Go to : https://console.developers.google.com
Go to Credentials and create new Client ID
You have to delete the email* in "permissions" of your projet.
And add it manually in the ACL of your bucket.
*= the email of the Service Account. xxxxxxxxxxxx-xxxxxxxxx#developer.gserviceaccount.com
if you are building an app. It's Server to server OAuth.
https://developers.google.com/accounts/docs/OAuth2ServiceAccount
"Can you be clearer about which project I create the client ID on (the developer's project that owns the installed application, or the user's project that own's the bucket)?"
the user's project that own's the bucket
It's the user taht own the bucket who grant access.
It turns out I'm using the wrong OAuth flow if I want to do this. Thanks to Euca
for the inspiration to figure this out.
At the time I asked the question, I was assuming there were multiple projects
involved in the Google Developers Console:
One project for me, the developer, that contained generated credentials for
an "installed application", with the client ID and (supposed) secret baked into
my source code.
One project for each of my users, owning and being billed for a bucket that
they were using the application to access.

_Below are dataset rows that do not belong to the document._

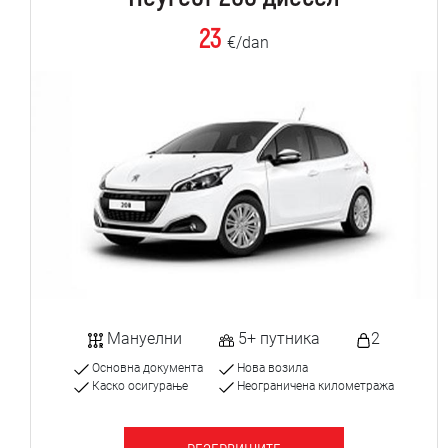
23
€/dan
Мануелни
5+ путника
2
Основна документа
Нова возила
Каско осигурање
Неограничена километража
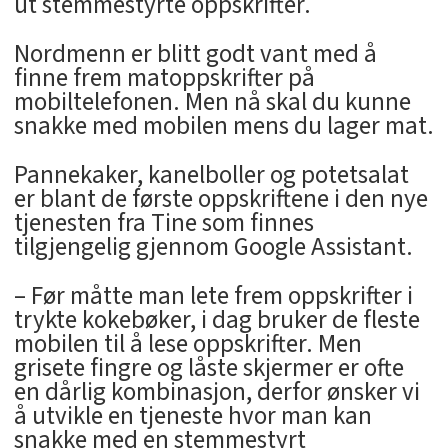
ut stemmestyrte oppskrifter.
Nordmenn er blitt godt vant med å
finne frem matoppskrifter på
mobiltelefonen. Men nå skal du kunne
snakke med mobilen mens du lager mat.
Pannekaker, kanelboller og potetsalat
er blant de første oppskriftene i den nye
tjenesten fra Tine som finnes
tilgjengelig gjennom Google Assistant.
– Før måtte man lete frem oppskrifter i
trykte kokebøker, i dag bruker de fleste
mobilen til å lese oppskrifter. Men
grisete fingre og låste skjermer er ofte
en dårlig kombinasjon, derfor ønsker vi
å utvikle en tjeneste hvor man kan
snakke med en stemmestyrt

Instead of using "installed application" credentials, what I did was switch to
"service account" credentials, generated by the user in the project that owns
their bucket. That allows them to create and download a JSON key file that they
can feed to my application, which then uses the JSON Web Tokens flow of OAuth
2.0 (aka "two-legged OAuth") to obtain authorization. The benefits of this are:
There is no longer a need for me to have my own project, which was a weird
wart in the process.
By default, the service account credentials allow my application to access
only the buckets owned by the project for which they were generated. If the
user has other projects with other buckets, the app cannot access them.
But, the service account has an "email address" just like any other user, and
can be added to the ACLs for any bucket regardless of project, granting
access to that bucket.
About your answer.
Glad you solved your problem.
You can also reduce the access to only ONE bucket of the projet. For example, if you have several buckets and the application does not need access to all.
By default, the service account has FULL access Read, write and ACL of all buckets. I usually limited to the needed bucket.